Figure 2. (A) 2-Dimensional projection of Kullback-Leibler divergences between acoustic models of Dutch vowels. The Kullback-Leibler divergences are estimated through Monte-Carlo sampling. (B) Vowel chart based on formant measurements in [Adank].
Such an acoustic distance can also be defined in other ways, for example based on results of perception experiments or by using phonological features. An example of a phonological feature table is:

Figure 3. Phonological features model from Cucchiarini 1993

Using this feature table, several heuristics could be applied to determine the difference between two phonemes. One approach is to simply calculate the proportion of features that differ between the phonemes.
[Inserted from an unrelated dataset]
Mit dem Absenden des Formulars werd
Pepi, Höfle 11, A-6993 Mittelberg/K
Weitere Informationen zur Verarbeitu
For example, for æ and ɛ this would be 2/8=0.25. It is not obvious which approach would lead to the best/most ‘intuitive’ results. The proposal in this section is under continuing discussion with the consortium.

2.2 MOST SERIOUS READING ALOUD ERROR

For giving feedback on the most serious reading aloud error we need to carry out two tasks:

1. detect all relevant reading errors and

2. select the most serious one.

The reading errors will be detected by employing Finite State Transducer language models that encode errors. For example, for the word ‘map’ (/mæp/) in which we want to give specific feedback on possible errors regarding the /æ/ sound, which could be often mispronounced by learners as /ɛ/ and /ɑː/, the resulting FST would be:

Figure 4. Finite State Transducer for the word "map"

Using this type of recognition setup, the recognizer is forced to choose a path through the language model. The reason for not detecting errors using phone recognition is that phone recognition is too error-prone for providing feedback on specific sounds. Note that in this FST approach, reading errors need to be predicted beforehand. The most serious error could be selected by choosing the one with the largest penalty, as defined in Section 2.1.